Deployment hardening checklist

  • Network
  • Keep logtriage-webui and logtriage-rag bound to 127.0.0.1 when possible.
  • Put a reverse proxy in front for TLS and auth.

  • Firewall: allow only trusted admin subnets.

  • Secrets

  • Set webui.secret_key to a strong random value.

  • Store LLM API keys only in environment variables.

  • Filesystem permissions

  • Restrict config.yaml permissions.
  • Restrict RAG cache/vector store permissions.

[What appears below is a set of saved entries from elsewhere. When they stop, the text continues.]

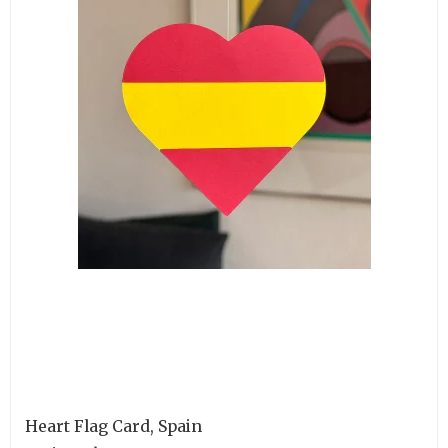
Heart Flag Card, Spain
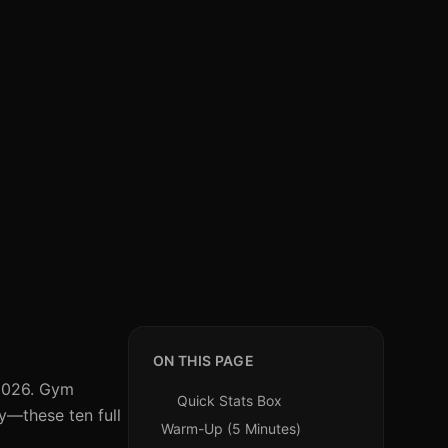
ON THIS PAGE
 2026. Gym
Quick Stats Box
ry—these ten full
Warm-Up (5 Minutes)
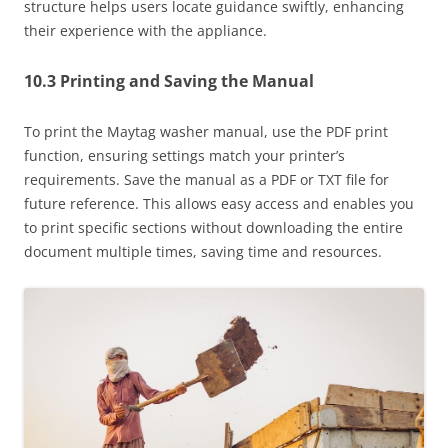
structure helps users locate guidance swiftly, enhancing
their experience with the appliance.
10.3 Printing and Saving the Manual
To print the Maytag washer manual, use the PDF print
function, ensuring settings match your printer’s
requirements. Save the manual as a PDF or TXT file for
future reference. This allows easy access and enables you
to print specific sections without downloading the entire
document multiple times, saving time and resources.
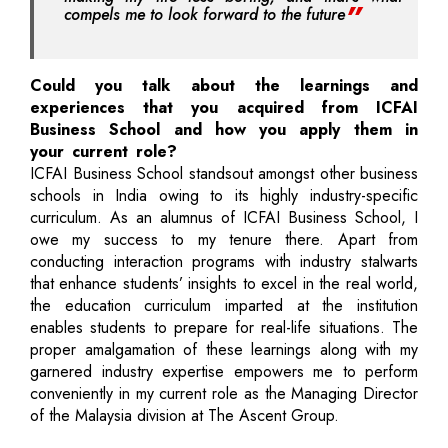
compels me to look forward to the future
Could you talk about the learnings and
experiences that you acquired from ICFAI
Business School and how you apply them in
your current role?
ICFAI Business School standsout amongst other business
schools in India owing to its highly industry-specific
curriculum. As an alumnus of ICFAI Business School, I
owe my success to my tenure there. Apart from
conducting interaction programs with industry stalwarts
that enhance students’ insights to excel in the real world,
the education curriculum imparted at the institution
enables students to prepare for real-life situations. The
proper amalgamation of these learnings along with my
garnered industry expertise empowers me to perform
conveniently in my current role as the Managing Director
of the Malaysia division at The Ascent Group.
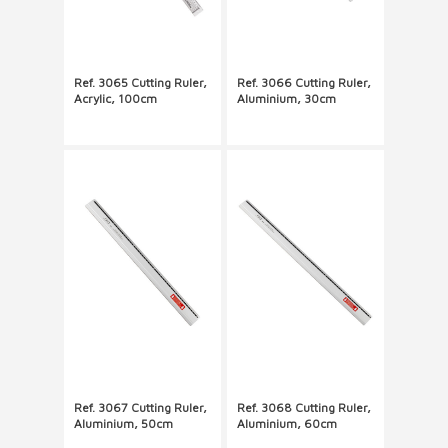
Ref. 3065 Cutting Ruler,
Ref. 3066 Cutting Ruler,
Acrylic, 100cm
Aluminium, 30cm
Ref. 3067 Cutting Ruler,
Ref. 3068 Cutting Ruler,
Aluminium, 50cm
Aluminium, 60cm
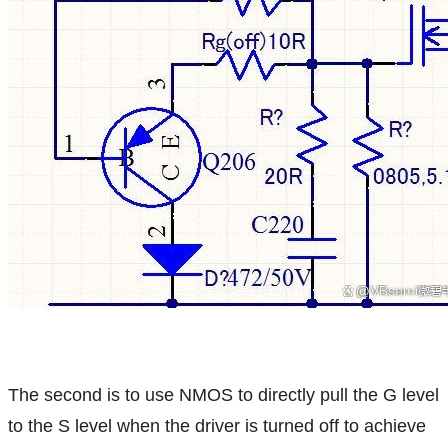
The second is to use NMOS to directly pull the G level
to the S level when the driver is turned off to achieve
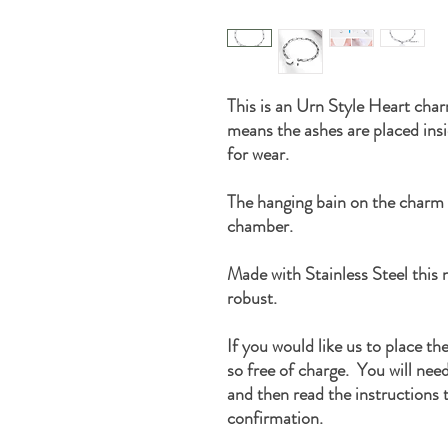
This is an Urn Style Heart char
means the ashes are placed ins
for wear.
The hanging bain on the charm
chamber.
Made with Stainless Steel this n
robust.
If you would like us to place th
so free of charge. You will nee
and then read the instructions t
confirmation.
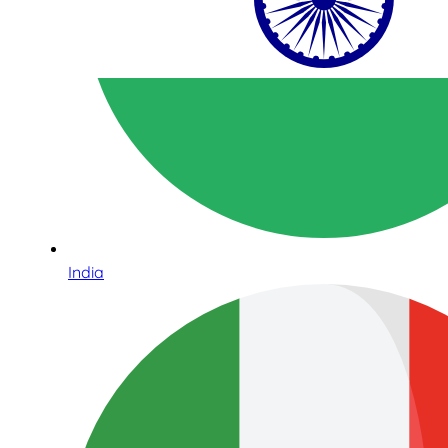
India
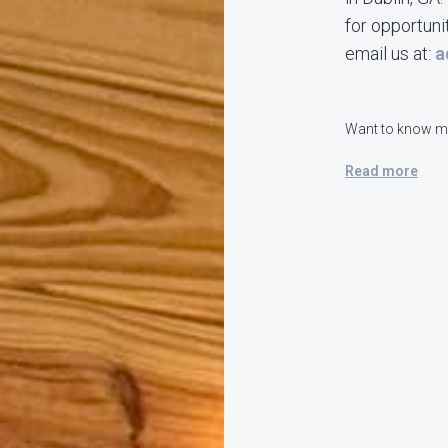
for opportuni
email us at:
a
Want to know mo
Read more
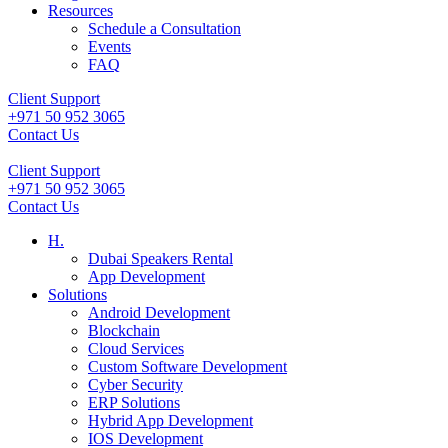
Resources
Schedule a Consultation
Events
FAQ
Client Support
+971 50 952 3065
Contact Us
Client Support
+971 50 952 3065
Contact Us
H.
Dubai Speakers Rental
App Development
Solutions
Android Development
Blockchain
Cloud Services
Custom Software Development
Cyber Security
ERP Solutions
Hybrid App Development
IOS Development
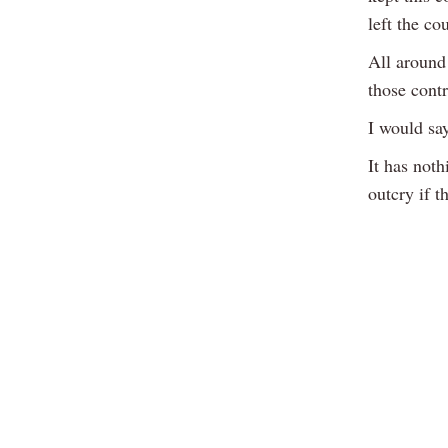
left the co
All around
those cont
I would sa
It has noth
outcry if t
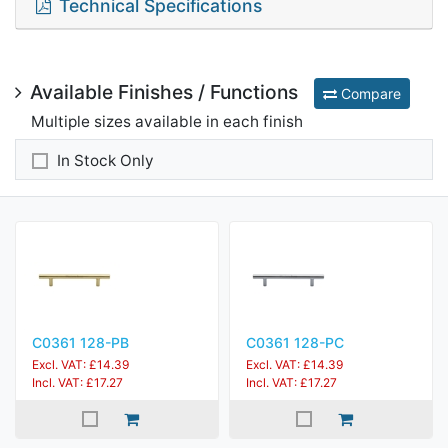
Technical Specifications
Available Finishes / Functions
Compare
Multiple sizes available in each finish
In Stock Only
C0361 128-PB
C0361 128-PC
Excl. VAT: £14.39
Excl. VAT: £14.39
Incl. VAT: £17.27
Incl. VAT: £17.27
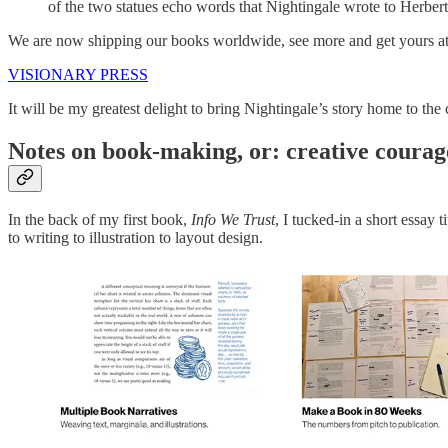
of the two statues echo words that Nightingale wrote to Herber
We are now shipping our books worldwide, see more and get yours at V
VISIONARY PRESS
It will be my greatest delight to bring Nightingale’s story home to th
Notes on book-making, or: creative coura
In the back of my first book,
Info We Trust
, I tucked-in a short essay
to writing to illustration to layout design.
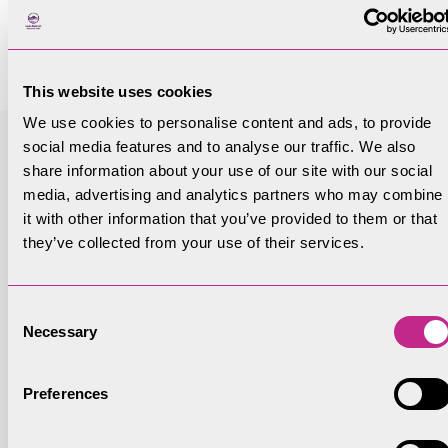
and woodland establishment funding schemes
are listed below.
This website uses cookies
We use cookies to personalise content and ads, to provide
Funding
social media features and to analyse our traffic. We also
Woodland Creation Planning Grant (WCPG) –
share information about your use of our site with our social
media, advertising and analytics partners who may combine
Forestry Commission
it with other information that you’ve provided to them or that
they’ve collected from your use of their services.
Min Size
5ha but can be smaller blocks
Consent
Necessary
Selection
Description
Preferences
Funds the production of a UKFS compliant plan,
including contribution to paying for surveys.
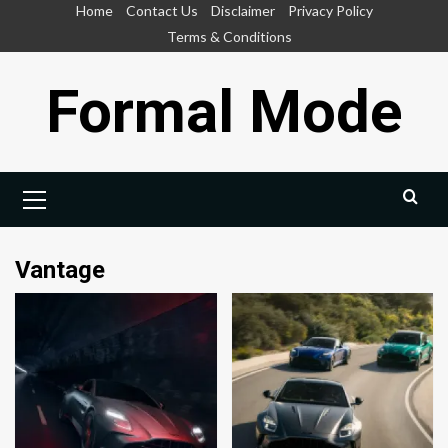
Skip
Home
Contact Us
Disclaimer
Privacy Policy
to
Terms & Conditions
content
Formal Mode
Primary
Menu
Vantage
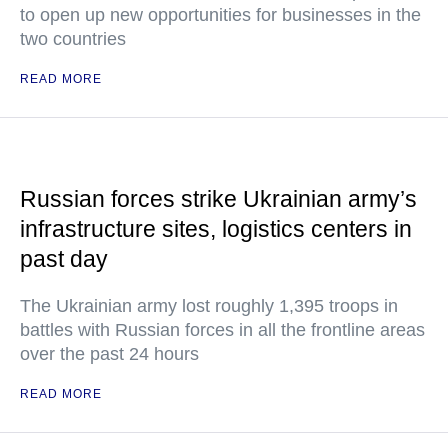
to open up new opportunities for businesses in the
two countries
READ MORE
Russian forces strike Ukrainian army’s
infrastructure sites, logistics centers in
past day
The Ukrainian army lost roughly 1,395 troops in
battles with Russian forces in all the frontline areas
over the past 24 hours
READ MORE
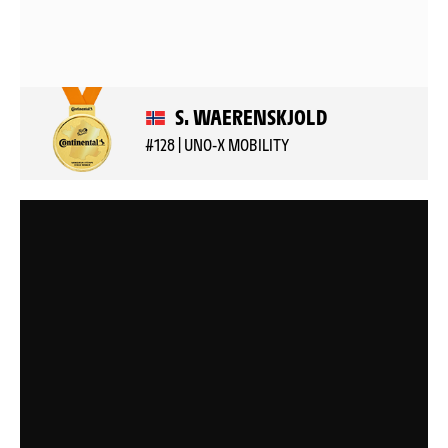
S. WAERENSKJOLD
#128 | UNO-X MOBILITY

  • Restrict DB credentials and DB files.

  • Process isolation

  • Run services as non-root.

  • Use systemd hardening where possible (see systemd/).

  • Monitoring

  • Enable logging to a secure location.
  • Monitor outbound connections.

Known limitations / non-goals

  • The Web UI is not currently designed for internet exposure.
  • CSRF/session hardening is not comprehensive.
  • The RAG component can amplify prompt-injection risks if untrusted documentation is indexed.